The webkhook-certs secret is created correctly but the policy-webhook-certs secret contains no data. Perhaps that issue should be re-opened.

I will try disabling auto-tls via annotation as per the documentation. Would I need to configure anything else on the policy controller or would it rely on the KNative functionality ?

hectorj2f commented 1 year ago
https://github.com/sigstore/policy-controller/issues/41. I'm not sure if they are related but the policy-webhook crashes due to the missing certificates, despite having re-created the namespace multiple times.

You need to delete the leases if you tried reinstalling the chart, that sometimes happens, kubectl delete leases -n cosign-system.

hectorj2f commented 1 year ago

It is a known issue the webhooks are not able to re-claim the leases, we haven't figured it out yet how to solve it. So the recommendation consists on deleting the leases when the pods are not getting ready.

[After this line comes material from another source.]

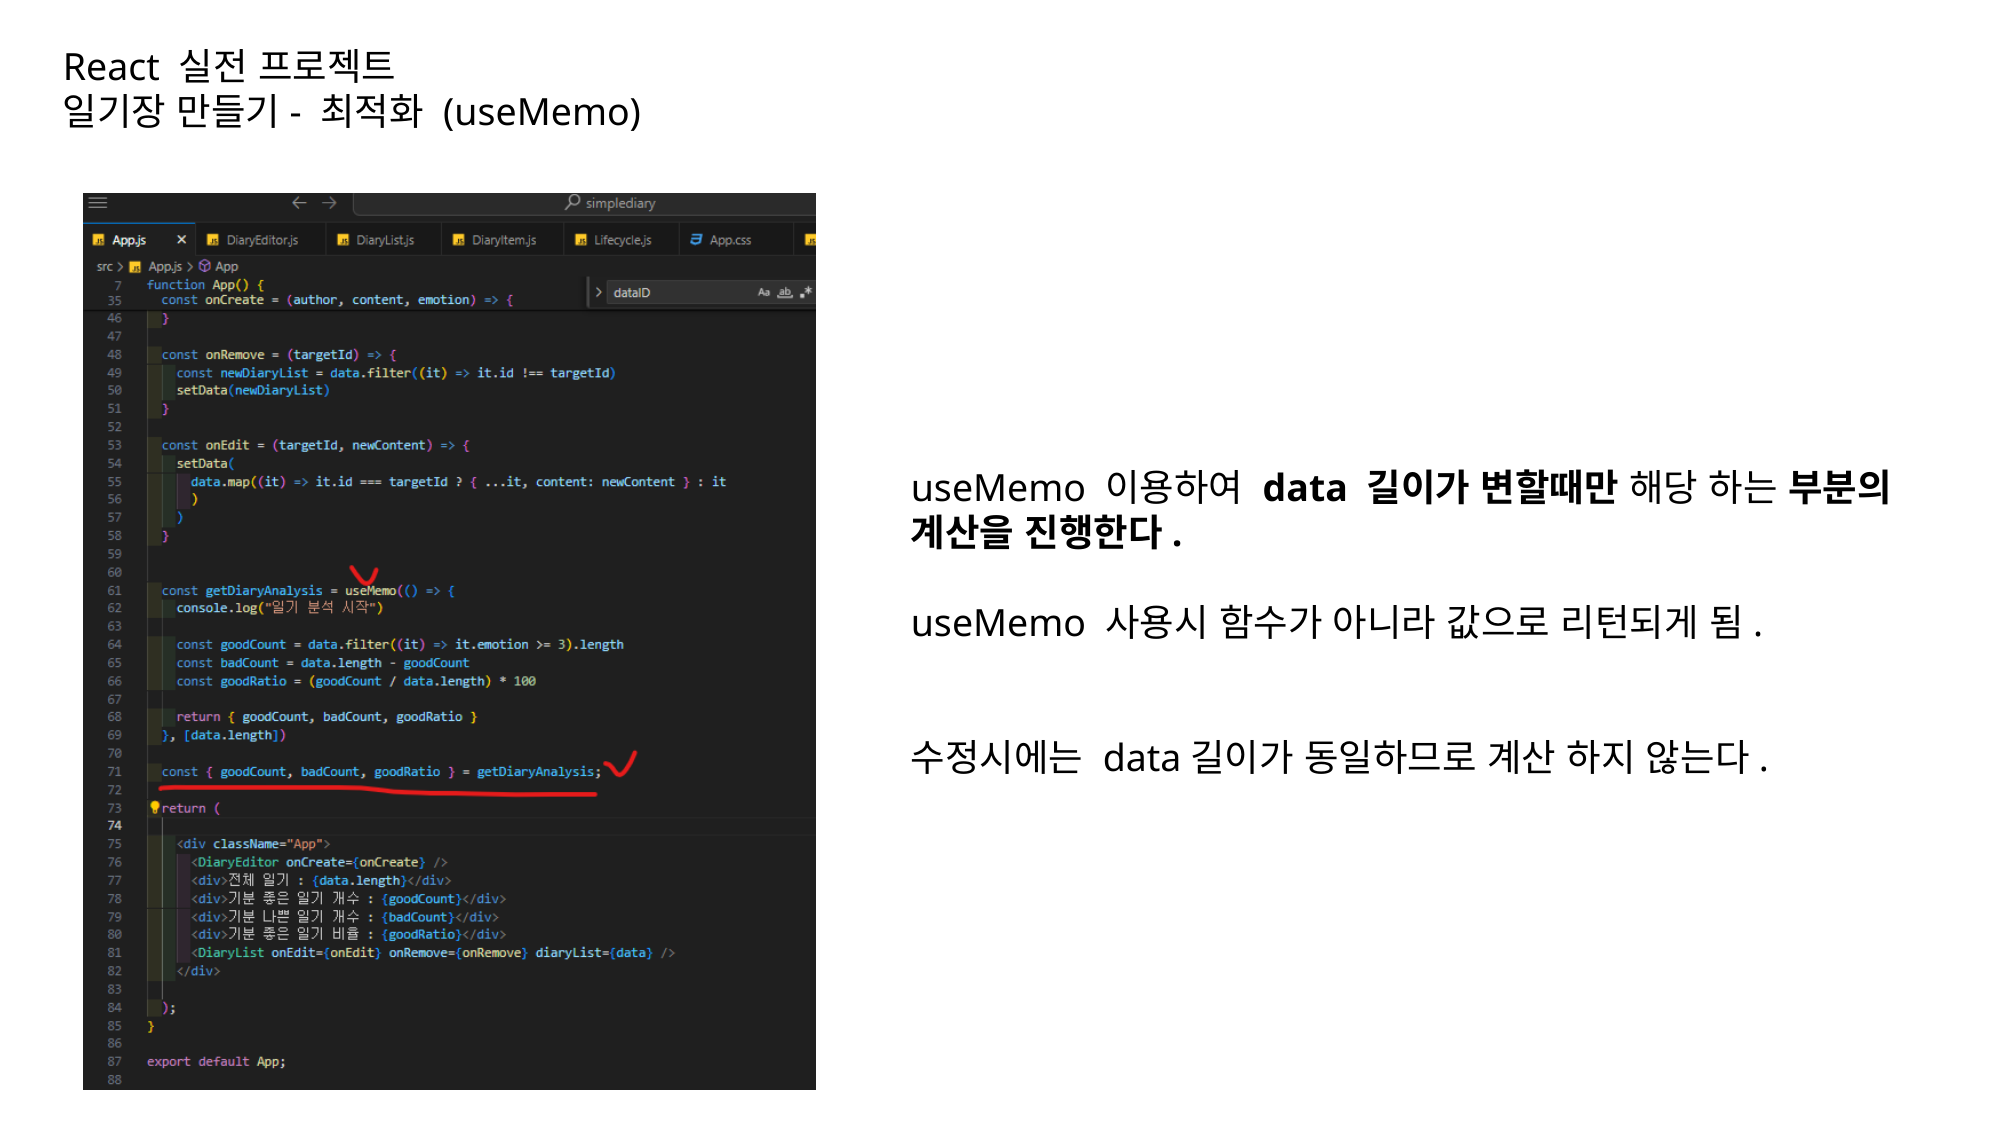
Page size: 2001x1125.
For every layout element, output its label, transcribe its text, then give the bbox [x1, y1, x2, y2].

text_box React 실전 프로젝트 일기장 만들기- 최적화 (useMemo) [48, 35, 657, 141]
picture [83, 193, 816, 1090]
text_box useMemo 이용하여 data 길이가 변할때만 해당 하는 부분의 계산을 진행한다. useMemo 사용시 함수가 아니라 값으로 리턴되게 됨. 수정시에는 data길이가 동일하므로 계산 하지 않는다. [896, 456, 1907, 787]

gustavoromerobenitez commented 1 year ago

@hectorj2f Thank you. I did delete the leases before posting above. I did so before deleting the namespace and re-installing the chart, but the issue with the certificates was still present. I haven't had the opportunity to test without auto-tls yet though.

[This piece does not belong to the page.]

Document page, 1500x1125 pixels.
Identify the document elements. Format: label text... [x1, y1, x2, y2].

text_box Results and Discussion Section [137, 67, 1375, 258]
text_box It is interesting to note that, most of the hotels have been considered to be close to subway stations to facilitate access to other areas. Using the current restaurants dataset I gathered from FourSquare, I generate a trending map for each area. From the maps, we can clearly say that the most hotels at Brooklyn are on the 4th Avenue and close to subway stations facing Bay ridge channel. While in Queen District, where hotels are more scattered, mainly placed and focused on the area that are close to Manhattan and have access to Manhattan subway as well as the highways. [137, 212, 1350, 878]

hectorj2f commented 1 year ago

@gustavoromerobenitez I just tried and the problem goes away by deleting the chart (waiting until is properly deleted), then deleted the leases and reinstalled. If your problem persists we could try increasing the leader election time.

The problem goes also away when using multiple replicas instead of the default which uses a single replica. We'll unify the controllers into a single pod so it'd be easier to increase the amount of replicas by default.